The new bridge will have a more liberal weight limit than the lost classic truss bridge. It will also meet other MoDOT requirements the old bridge was not subject to when it was built in the late 19th Century. One example is the hard left turn onto the span from the north. That proved to be a significant cause of the August 2020 accident. MoDOT engineers will not allow such a tight curve onto or off a new bridge built to modern standards. The tradition, nostalgia, and other aesthetics should not have been taken from Westphalia residents, but they will be compensated with a superior crossing of the Maries River on CR 611.

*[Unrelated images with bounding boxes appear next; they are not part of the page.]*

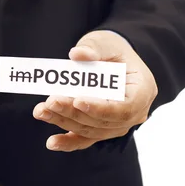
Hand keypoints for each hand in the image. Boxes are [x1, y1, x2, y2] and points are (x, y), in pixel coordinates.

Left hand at [33, 30, 156, 151]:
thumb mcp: (105, 42)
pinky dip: (68, 142)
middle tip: (50, 102)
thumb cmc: (112, 50)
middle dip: (73, 113)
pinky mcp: (101, 129)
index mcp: (143, 90)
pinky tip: (52, 143)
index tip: (77, 101)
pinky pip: (85, 139)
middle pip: (103, 121)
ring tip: (41, 111)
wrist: (112, 59)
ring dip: (64, 121)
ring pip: (90, 130)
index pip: (125, 107)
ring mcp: (118, 124)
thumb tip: (78, 54)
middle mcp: (135, 113)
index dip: (101, 108)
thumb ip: (93, 47)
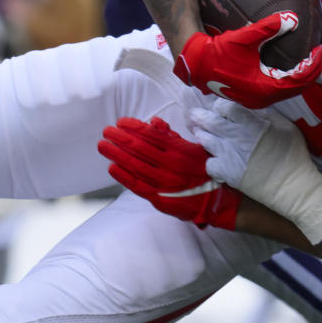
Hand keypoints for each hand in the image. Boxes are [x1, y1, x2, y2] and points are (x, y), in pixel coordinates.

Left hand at [97, 117, 239, 227]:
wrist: (217, 200)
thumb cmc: (206, 171)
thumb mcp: (196, 148)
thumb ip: (173, 136)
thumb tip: (154, 123)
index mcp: (181, 150)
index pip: (152, 135)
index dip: (134, 127)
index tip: (121, 122)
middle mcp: (171, 165)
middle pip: (139, 148)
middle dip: (120, 138)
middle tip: (107, 130)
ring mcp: (164, 183)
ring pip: (135, 165)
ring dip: (116, 154)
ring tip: (103, 145)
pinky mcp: (160, 198)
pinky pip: (137, 186)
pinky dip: (123, 176)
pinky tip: (112, 167)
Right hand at [173, 11, 321, 108]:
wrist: (196, 65)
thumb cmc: (218, 52)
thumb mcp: (243, 37)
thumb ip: (268, 28)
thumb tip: (292, 18)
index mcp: (264, 88)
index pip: (298, 80)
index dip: (312, 66)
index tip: (320, 51)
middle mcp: (263, 98)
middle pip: (297, 88)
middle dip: (310, 72)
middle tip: (319, 55)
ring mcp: (257, 99)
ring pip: (288, 91)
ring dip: (300, 77)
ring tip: (308, 60)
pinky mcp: (252, 95)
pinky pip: (278, 89)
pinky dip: (288, 79)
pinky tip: (290, 66)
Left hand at [188, 99, 321, 243]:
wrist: (292, 186)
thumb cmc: (293, 154)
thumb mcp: (286, 126)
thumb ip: (266, 115)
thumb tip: (251, 108)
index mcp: (250, 123)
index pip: (225, 106)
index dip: (220, 105)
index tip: (221, 107)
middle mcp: (235, 136)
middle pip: (210, 121)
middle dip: (200, 116)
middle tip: (194, 114)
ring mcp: (228, 155)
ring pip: (205, 140)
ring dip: (201, 133)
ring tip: (199, 131)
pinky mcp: (226, 173)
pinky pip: (209, 163)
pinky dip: (210, 159)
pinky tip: (215, 158)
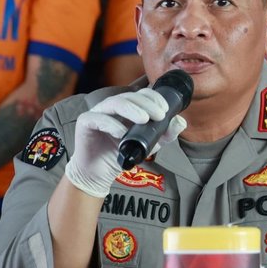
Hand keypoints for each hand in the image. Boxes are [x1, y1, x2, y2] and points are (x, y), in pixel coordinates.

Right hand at [64, 88, 185, 198]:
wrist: (99, 173)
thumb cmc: (122, 154)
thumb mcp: (149, 145)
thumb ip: (165, 134)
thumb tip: (181, 122)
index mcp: (127, 107)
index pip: (141, 94)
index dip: (154, 97)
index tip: (165, 109)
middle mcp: (112, 106)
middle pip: (130, 96)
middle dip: (147, 103)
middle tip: (159, 115)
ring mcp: (98, 112)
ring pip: (114, 103)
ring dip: (131, 109)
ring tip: (144, 119)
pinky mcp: (85, 122)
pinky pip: (98, 118)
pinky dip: (111, 124)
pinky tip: (122, 133)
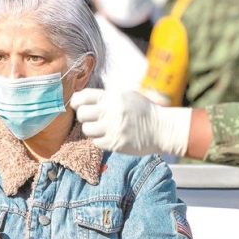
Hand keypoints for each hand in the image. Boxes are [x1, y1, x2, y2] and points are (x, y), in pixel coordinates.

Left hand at [71, 88, 191, 155]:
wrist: (162, 129)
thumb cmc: (144, 111)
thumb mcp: (127, 96)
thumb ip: (107, 97)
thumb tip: (83, 99)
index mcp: (113, 96)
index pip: (83, 97)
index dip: (76, 102)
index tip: (77, 105)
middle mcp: (111, 111)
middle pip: (81, 114)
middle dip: (84, 117)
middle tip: (91, 119)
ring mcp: (112, 128)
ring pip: (86, 129)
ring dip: (91, 130)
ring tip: (101, 129)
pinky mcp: (115, 143)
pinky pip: (96, 142)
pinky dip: (100, 140)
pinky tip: (109, 137)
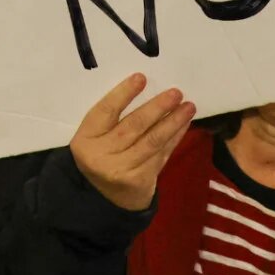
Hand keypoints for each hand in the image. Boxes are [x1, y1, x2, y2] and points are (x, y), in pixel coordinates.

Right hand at [70, 74, 197, 211]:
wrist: (103, 196)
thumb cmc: (101, 154)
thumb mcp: (95, 137)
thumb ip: (111, 118)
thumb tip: (145, 87)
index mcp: (85, 139)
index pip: (105, 111)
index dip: (123, 94)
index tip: (141, 77)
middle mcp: (101, 156)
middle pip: (133, 126)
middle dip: (157, 108)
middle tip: (176, 93)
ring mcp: (121, 170)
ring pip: (152, 141)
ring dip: (173, 122)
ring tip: (188, 107)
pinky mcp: (140, 181)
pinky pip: (161, 154)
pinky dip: (174, 138)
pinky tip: (184, 124)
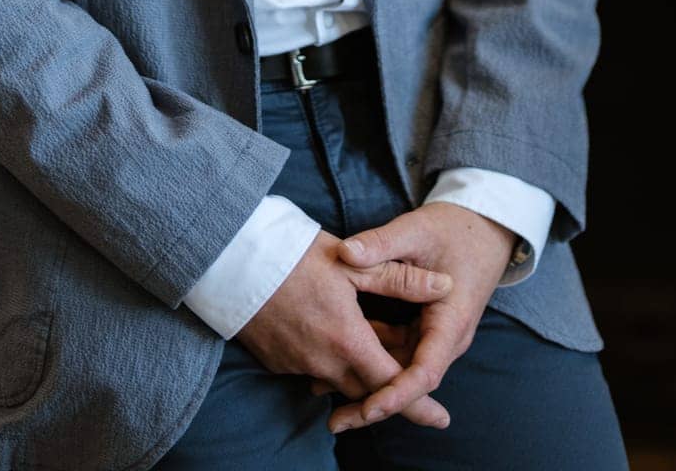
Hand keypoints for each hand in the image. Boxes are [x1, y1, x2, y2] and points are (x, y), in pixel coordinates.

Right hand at [236, 228, 453, 429]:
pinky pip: (315, 371)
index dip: (419, 404)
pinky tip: (336, 333)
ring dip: (360, 372)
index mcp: (346, 340)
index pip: (392, 383)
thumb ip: (399, 278)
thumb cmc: (294, 255)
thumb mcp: (351, 262)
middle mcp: (322, 362)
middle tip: (412, 379)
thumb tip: (445, 286)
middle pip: (367, 390)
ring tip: (377, 346)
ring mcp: (297, 364)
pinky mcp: (278, 361)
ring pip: (340, 381)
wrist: (231, 260)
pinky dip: (332, 361)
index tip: (442, 419)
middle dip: (390, 389)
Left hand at [324, 202, 516, 434]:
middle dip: (374, 400)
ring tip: (323, 389)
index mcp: (451, 320)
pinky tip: (341, 358)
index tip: (367, 408)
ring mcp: (437, 335)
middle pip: (410, 381)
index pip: (425, 372)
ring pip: (402, 368)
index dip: (396, 393)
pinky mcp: (426, 328)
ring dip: (370, 380)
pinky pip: (399, 350)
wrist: (484, 226)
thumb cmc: (455, 227)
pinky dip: (373, 355)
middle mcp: (447, 337)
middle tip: (334, 419)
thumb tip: (345, 252)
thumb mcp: (417, 229)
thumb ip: (381, 242)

“This was a unique case because of the historic nature, as well as the age and condition of the Pentecostal Bridge before its collapse,” Clement explained. “The court considered the county’s argument that the proper measure of damages, in this case, was the full cost to replace the bridge, but, in a ruling ahead of trial, deemed the cost to construct a new bridge was not the proper measure. The judge instead ruled the jury would be instructed to award the county the ‘value’ of the bridge before it was destroyed. That, of course, made the possible trial results very unpredictable. The commissioners stood firm in their position to recover as much as possible, even past that ruling. The pre-trial testimony from commissioners, and the willingness of citizens who were particularly impacted by the collapse to also give their testimony, ultimately drove the trucking company and its insurer to raise its prior offer and settle the case.”